- **Collected data entries**:
__________

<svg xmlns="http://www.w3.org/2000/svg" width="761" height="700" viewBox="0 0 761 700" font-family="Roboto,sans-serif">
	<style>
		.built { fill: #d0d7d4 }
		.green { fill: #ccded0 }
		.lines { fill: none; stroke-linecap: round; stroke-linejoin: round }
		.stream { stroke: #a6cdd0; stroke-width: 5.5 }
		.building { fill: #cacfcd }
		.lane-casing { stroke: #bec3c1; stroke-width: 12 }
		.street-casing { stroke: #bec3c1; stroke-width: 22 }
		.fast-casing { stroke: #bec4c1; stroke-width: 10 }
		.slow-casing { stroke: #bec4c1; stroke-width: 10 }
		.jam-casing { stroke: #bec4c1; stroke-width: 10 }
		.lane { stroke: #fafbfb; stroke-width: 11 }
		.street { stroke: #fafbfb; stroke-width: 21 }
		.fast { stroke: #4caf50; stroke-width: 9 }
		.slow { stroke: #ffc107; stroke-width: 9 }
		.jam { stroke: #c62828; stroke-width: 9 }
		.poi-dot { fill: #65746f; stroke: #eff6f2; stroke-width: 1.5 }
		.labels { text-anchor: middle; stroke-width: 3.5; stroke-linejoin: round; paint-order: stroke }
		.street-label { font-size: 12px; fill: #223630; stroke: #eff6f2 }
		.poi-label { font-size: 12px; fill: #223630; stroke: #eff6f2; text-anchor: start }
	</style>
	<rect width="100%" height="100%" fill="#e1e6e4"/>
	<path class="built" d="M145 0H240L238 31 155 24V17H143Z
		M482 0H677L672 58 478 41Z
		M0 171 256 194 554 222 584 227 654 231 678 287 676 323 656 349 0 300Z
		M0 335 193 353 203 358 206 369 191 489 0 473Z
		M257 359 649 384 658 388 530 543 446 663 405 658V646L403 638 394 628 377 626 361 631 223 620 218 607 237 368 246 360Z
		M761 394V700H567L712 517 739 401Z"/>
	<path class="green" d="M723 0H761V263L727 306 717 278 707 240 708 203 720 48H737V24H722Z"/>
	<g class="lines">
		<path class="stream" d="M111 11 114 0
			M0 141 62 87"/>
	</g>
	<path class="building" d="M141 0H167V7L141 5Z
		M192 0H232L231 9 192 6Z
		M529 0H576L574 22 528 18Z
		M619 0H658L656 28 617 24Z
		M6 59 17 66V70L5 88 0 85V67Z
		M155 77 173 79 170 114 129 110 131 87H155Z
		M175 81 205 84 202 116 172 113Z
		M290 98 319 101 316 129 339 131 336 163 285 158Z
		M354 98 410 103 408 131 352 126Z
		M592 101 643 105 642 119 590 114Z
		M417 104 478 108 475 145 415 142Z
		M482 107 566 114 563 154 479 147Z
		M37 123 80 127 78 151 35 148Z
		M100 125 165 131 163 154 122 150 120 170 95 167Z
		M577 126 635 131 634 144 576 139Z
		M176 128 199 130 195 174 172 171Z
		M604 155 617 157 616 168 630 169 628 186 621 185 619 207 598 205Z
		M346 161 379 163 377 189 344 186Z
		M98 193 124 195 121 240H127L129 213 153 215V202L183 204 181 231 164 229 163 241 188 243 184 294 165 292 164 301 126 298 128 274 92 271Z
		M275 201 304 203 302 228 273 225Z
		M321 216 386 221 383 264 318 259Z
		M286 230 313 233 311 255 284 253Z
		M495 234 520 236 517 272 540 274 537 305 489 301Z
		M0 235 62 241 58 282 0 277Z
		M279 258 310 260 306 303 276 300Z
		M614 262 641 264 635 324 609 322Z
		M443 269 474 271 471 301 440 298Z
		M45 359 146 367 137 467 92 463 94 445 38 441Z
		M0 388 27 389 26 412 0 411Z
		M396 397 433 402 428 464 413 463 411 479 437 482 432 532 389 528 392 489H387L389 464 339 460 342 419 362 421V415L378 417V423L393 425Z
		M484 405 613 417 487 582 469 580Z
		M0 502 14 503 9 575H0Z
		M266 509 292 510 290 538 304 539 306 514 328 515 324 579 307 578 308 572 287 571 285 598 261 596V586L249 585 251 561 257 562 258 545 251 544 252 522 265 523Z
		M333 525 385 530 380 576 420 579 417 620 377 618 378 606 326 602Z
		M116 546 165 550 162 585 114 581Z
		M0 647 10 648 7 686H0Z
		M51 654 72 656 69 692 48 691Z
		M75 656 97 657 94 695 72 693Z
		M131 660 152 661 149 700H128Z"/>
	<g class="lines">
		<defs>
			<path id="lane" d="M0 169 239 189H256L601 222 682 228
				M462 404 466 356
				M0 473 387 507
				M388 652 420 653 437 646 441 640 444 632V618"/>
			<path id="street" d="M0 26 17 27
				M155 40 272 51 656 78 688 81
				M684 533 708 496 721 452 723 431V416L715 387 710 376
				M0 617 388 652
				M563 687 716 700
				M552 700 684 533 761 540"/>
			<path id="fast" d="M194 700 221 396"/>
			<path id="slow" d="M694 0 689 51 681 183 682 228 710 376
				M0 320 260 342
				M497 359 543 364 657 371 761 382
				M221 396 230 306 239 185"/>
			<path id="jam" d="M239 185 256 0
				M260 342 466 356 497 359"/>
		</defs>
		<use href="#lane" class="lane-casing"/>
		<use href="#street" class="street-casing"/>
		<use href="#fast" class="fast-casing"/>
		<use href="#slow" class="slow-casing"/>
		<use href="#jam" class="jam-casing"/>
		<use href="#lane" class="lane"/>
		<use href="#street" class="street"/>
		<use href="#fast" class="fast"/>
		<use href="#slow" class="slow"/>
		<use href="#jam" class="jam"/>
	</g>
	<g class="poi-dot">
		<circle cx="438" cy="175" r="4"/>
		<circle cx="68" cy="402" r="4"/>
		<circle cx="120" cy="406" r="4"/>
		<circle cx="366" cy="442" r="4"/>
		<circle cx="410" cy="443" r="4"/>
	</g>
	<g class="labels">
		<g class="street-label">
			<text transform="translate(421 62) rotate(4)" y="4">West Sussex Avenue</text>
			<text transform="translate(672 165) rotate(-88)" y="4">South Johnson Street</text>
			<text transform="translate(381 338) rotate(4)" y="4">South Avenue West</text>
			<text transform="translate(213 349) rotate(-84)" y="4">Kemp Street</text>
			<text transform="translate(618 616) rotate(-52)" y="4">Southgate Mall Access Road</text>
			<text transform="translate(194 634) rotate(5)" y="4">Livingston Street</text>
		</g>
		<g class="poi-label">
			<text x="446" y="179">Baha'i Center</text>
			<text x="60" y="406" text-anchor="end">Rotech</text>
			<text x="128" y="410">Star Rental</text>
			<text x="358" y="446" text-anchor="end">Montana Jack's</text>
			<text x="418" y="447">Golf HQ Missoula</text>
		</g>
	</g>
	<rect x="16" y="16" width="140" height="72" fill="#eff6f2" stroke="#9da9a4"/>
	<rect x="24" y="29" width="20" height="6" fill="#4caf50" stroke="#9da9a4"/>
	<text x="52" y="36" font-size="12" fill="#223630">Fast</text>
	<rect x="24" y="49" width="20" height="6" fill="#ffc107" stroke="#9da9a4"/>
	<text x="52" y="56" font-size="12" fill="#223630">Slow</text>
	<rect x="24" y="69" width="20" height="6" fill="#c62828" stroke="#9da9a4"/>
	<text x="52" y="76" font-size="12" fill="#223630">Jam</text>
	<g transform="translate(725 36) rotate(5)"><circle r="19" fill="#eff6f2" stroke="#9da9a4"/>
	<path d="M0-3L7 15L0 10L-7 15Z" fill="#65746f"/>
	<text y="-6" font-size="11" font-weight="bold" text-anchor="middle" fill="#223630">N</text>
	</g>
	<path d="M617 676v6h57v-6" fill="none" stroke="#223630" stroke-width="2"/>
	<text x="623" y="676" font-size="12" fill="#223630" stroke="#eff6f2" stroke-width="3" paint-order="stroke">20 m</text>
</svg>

__________

- **Work to be completed**:
Your task is to find each line in the entries that contains the string "anchor" and copy it.

- **Exercise solution**:
		.labels { text-anchor: middle; stroke-width: 3.5; stroke-linejoin: round; paint-order: stroke }
		.poi-label { font-size: 12px; fill: #223630; stroke: #eff6f2; text-anchor: start }
			<text x="60" y="406" text-anchor="end">Rotech</text>
			<text x="358" y="446" text-anchor="end">Montana Jack's</text>
	<text y="-6" font-size="11" font-weight="bold" text-anchor="middle" fill="#223630">N</text>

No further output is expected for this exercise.